“Sentimos que el crecimiento vino mucho por tocar en vivo y por todo el tiempo que pasamos juntos componiendo, ensayando y probando cosas en la sala –afirma Mauricio Ponce, guitarrista de Questo Quelotro-. Eso nos fue empujando a evolucionar y a potenciar todavía más los géneros que atraviesan a la banda. También pasa que cada uno escucha músicas distintas y trae esas influencias a la sala. Cuando empezamos a mezclar todo eso, se nota en las canciones. A medida que el disco iba tomando forma, sentimos que teníamos que profundizar esa identidad y animarnos más a llevar esos sonidos al frente”.
Las letras del álbum tienen una mirada crítica sobre la realidad actual, aunque sin perder un mensaje de unión y conciencia colectiva. ¿Qué temas o situaciones los impulsaron a escribir desde ese lugar?
Es imposible aislarse de la realidad que estamos viviendo. Lo vemos todos los días en el trabajo, en el barrio y en la calle. Colo y Kangre supieron absorber toda esa energía y llevarla a las letras, hablando de desigualdad, falta de empatía, guerras, estados de ánimo y del poco respeto que hay hacia el planeta. Estamos muy felices de poder volcar todo eso en este disco.

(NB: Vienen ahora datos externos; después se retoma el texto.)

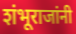
शंभूराजांनी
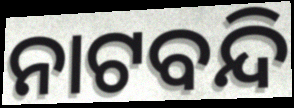
ନାଟବନ୍ଦି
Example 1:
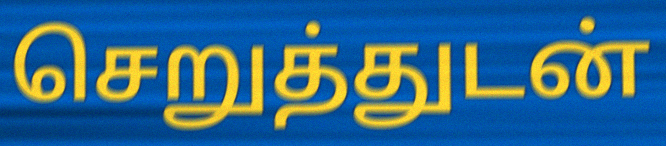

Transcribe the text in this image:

செறுத்துடன்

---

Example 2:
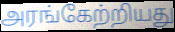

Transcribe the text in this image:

அரங்கேற்றியது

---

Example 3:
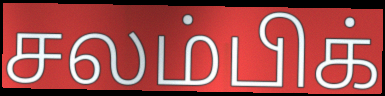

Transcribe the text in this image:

சலம்பிக்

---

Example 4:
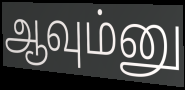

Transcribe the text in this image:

ஆவும்னு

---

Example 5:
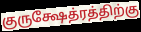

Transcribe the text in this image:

குருக்ஷேத்ரத்திற்கு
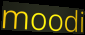
moodi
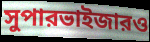
সুপারভাইজারও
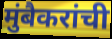
मुंबैकरांची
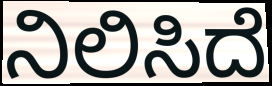
ನಿಲಿಸಿದೆ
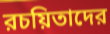
রচয়িতাদের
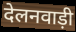
देलनवाड़ी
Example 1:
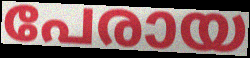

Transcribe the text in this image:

പേരായ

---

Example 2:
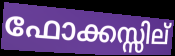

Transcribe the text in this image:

ഫോക്കസ്സില്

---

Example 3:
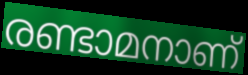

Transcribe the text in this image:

രണ്ടാമനാണ്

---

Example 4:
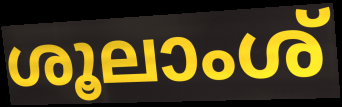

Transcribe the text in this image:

ശൂലാംശ്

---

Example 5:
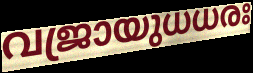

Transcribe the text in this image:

വജ്രായുധധരഃ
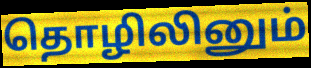
தொழிலினும்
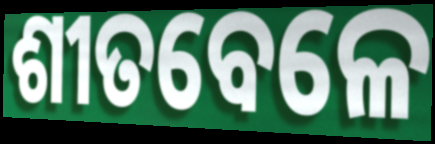
ଶୀତବେଳେ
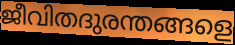
ജീവിതദുരന്തങ്ങളെ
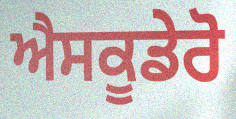
ਐਸਕੂਡੇਰੋ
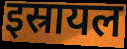
इस्रायल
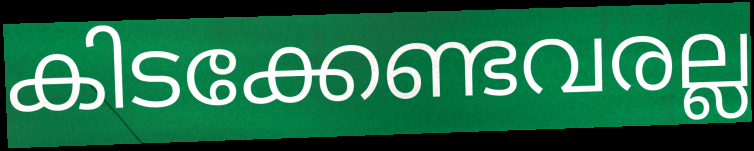
കിടക്കേണ്ടവരല്ല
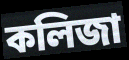
কলিজা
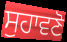
ਸੁਹਾਵਣੋ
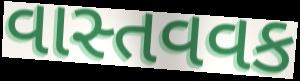
વાસ્તવવક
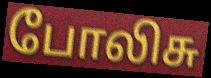
போலிசு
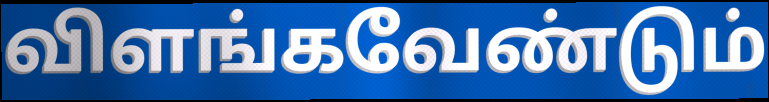
விளங்கவேண்டும்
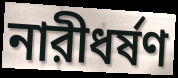
নারীধর্ষণ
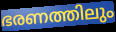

Una de las frases del disco dice: “Todavía rapeamos sentimiento entre tanto plástico”. ¿Cómo viven ustedes la relación entre autenticidad, industria musical y escena independiente hoy?
Hoy el gran desafío es sostener la autenticidad y construir un lenguaje propio, sin la necesidad de encajar dentro de una tendencia o una lógica de la industria. Nuestra música va por otro lado, pero justamente eso tiene que ver con quiénes somos y con la manera en la que entendemos lo artístico. Al mismo tiempo, vemos una escena independiente muy fuerte, con una enorme cantidad de bandas y proyectos de muchísima calidad. Hay una búsqueda por encontrar una identidad y construir espacios propios. Nosotros tratamos de aportar desde ese lugar, generando vínculos con bandas de distintos puntos del país y apostando a una movida más federal, donde exista intercambio, colaboración y crecimiento colectivo.
Siempre se destacó la energía de sus shows en vivo, y en “Bondi” parece que lograron trasladar esa intensidad al estudio. ¿Cómo fue el proceso de grabación para capturar esa esencia tan directa y potente?
Sí, realmente estamos muy contentos con eso. El EP anterior lo hicimos en plena cuarentena y fue un proceso mucho más tranquilo y aislado. En cambio, en este disco nos influyó muchísimo el hecho de poder volver a tocar en vivo. A medida que íbamos componiendo y cerrando los temas, ya los grabábamos. Si una canción sonaba bien en la sala de ensayo, sentíamos que ya estábamos cerca. Hoy, viéndolo a la distancia, ese proceso ayudó a que las canciones no perdieran energía ni frescura. También tratamos de no obsesionarnos tanto con los tecnicismos o la perfección, sino de conservar esa intensidad más directa y real que tiene la banda en vivo. En la grabación usamos distintas baterías, equipos y plugins, dependiendo de lo que teníamos disponible en cada momento, y eso también terminó aportándole variedad y personalidad al sonido.